Hey @Abhijat.Vatsyayan,
I guess when Prof mentions W^{[1]} in any of the slides, he is basically referring to W^T and not really W, as can be seen in the slides that you and me attached. This may indeed be confusing, since, at a few places, there might be some slight abuse of notation, but you will find the notation to be consistent throughout the programming assignments, and pretty much throughout the lecture videos as well.
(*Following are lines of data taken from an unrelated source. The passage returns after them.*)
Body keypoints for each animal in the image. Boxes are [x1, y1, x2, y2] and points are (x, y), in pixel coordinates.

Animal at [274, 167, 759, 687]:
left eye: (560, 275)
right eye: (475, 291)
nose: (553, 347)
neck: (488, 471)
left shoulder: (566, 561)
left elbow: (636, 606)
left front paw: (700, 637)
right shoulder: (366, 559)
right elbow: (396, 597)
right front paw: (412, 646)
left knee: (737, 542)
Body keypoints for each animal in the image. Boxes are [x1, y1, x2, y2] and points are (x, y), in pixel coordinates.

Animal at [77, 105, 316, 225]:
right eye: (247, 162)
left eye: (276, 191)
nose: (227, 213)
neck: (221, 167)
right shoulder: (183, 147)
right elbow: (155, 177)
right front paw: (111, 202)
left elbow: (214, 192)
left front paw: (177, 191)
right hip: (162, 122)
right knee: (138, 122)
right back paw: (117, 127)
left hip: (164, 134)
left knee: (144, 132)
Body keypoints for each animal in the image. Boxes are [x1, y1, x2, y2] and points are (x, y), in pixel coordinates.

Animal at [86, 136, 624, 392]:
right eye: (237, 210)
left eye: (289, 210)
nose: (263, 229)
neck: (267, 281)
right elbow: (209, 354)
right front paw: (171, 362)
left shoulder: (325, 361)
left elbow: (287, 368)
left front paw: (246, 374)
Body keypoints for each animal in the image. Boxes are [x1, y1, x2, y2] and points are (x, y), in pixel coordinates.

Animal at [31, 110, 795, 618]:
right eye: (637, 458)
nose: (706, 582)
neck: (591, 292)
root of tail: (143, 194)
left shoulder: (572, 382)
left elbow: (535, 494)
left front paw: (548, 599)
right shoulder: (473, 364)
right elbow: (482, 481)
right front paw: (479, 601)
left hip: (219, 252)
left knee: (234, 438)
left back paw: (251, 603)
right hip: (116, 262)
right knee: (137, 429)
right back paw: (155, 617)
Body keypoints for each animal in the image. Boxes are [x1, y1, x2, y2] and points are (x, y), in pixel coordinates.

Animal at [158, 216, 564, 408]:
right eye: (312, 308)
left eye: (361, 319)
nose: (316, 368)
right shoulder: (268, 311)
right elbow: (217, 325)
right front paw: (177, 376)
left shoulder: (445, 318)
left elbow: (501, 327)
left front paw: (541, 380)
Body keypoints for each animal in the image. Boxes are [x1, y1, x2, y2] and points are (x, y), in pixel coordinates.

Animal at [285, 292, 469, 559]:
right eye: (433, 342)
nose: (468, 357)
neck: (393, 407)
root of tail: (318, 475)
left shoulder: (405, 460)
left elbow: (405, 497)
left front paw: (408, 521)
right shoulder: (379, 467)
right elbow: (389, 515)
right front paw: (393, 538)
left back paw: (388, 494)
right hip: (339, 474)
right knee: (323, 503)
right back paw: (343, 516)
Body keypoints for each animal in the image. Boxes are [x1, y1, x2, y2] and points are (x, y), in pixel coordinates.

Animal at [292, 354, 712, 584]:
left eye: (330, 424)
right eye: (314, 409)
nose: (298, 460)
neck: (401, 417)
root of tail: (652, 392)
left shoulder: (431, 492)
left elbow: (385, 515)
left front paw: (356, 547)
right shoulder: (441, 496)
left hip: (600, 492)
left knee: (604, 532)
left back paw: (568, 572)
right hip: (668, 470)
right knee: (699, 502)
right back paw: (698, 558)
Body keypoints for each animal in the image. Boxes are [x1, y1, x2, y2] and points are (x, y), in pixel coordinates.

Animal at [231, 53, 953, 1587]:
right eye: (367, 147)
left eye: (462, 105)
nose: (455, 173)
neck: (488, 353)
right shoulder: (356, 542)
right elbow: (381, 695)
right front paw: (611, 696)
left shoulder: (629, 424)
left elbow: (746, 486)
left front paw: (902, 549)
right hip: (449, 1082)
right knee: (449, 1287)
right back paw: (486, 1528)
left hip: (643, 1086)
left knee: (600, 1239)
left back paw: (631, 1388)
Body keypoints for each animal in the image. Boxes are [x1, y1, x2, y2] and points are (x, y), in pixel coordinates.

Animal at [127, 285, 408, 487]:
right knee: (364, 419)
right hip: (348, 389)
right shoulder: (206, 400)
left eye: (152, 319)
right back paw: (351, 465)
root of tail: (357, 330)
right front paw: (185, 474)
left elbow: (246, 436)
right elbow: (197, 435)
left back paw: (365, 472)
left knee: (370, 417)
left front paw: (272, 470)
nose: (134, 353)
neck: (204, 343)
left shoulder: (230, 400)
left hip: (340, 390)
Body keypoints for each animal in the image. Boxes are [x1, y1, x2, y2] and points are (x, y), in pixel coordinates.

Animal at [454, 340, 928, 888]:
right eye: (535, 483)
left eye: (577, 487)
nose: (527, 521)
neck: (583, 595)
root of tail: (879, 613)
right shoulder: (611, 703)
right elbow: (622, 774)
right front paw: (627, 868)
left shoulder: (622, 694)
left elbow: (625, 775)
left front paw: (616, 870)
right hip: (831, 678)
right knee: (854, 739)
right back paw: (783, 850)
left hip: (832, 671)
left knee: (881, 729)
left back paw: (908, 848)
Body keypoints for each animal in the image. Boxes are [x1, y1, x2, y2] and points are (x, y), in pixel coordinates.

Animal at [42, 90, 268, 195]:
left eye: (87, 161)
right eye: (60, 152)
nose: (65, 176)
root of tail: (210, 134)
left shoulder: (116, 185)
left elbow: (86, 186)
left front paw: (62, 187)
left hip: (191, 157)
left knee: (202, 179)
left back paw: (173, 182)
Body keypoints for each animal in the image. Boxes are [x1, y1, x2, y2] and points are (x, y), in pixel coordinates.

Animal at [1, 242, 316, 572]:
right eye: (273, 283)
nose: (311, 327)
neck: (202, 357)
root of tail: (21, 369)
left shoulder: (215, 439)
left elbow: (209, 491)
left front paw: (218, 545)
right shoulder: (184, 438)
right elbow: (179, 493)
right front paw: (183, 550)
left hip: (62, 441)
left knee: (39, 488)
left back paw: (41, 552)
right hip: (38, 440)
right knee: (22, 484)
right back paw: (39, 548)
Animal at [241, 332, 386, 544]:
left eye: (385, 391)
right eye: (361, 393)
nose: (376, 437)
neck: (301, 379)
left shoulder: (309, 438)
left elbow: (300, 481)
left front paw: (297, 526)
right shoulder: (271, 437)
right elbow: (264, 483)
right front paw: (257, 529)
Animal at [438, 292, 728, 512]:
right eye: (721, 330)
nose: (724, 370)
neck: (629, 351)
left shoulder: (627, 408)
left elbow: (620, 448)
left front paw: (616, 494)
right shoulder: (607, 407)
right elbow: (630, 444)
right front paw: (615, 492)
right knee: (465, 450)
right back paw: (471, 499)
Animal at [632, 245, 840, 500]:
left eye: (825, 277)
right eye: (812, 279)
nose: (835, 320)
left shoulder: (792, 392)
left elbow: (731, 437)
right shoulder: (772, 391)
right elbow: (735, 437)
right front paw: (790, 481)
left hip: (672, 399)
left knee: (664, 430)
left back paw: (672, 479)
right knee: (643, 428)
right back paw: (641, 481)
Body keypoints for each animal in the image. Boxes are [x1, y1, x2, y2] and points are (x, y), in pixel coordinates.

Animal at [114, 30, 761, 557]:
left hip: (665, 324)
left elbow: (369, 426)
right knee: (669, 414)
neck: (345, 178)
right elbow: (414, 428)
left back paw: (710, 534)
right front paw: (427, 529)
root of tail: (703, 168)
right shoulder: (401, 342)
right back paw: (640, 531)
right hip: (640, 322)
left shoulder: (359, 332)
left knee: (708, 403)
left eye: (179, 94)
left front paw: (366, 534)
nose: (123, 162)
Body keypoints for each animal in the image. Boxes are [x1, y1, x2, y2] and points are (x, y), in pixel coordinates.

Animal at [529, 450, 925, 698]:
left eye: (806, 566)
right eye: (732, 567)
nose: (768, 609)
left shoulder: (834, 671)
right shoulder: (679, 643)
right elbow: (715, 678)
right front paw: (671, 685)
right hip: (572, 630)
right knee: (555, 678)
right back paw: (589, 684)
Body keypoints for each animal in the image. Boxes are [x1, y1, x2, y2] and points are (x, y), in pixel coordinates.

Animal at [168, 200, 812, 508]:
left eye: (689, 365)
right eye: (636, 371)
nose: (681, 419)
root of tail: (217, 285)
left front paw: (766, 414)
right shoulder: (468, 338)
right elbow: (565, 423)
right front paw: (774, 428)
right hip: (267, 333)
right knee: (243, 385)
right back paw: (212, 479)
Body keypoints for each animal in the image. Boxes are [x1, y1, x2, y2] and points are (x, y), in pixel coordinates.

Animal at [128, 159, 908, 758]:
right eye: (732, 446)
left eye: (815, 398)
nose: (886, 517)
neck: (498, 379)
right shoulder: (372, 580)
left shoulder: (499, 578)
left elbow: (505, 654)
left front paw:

I hope this helps.
Regards,
Elemento
It’d be a good idea to make an error note in the transcript of the video as this can be really confusing to students
Hey @Rodolfo_Novarini,
In the transcript for the video entitled “Computing a Neural Network’s Output”, you can find that whenever Prof Andrew mentions w
as individual vectors, he has mentioned w transpose
. Let me know if at any time-stamp, he has mentioned something else, which I might have missed out on, and I will make the issue accordingly. Thanks for your contributions.
Cheers,
Elemento
Hi @Elemento, I do not believe he has mentioned it differently at any point. I found it surprising that he is calling it a matrix of transposed vectors instead of a transposed matrix. But as I kept moving through the course I understood how this approach makes it simpler going forward. Thanks for your reply.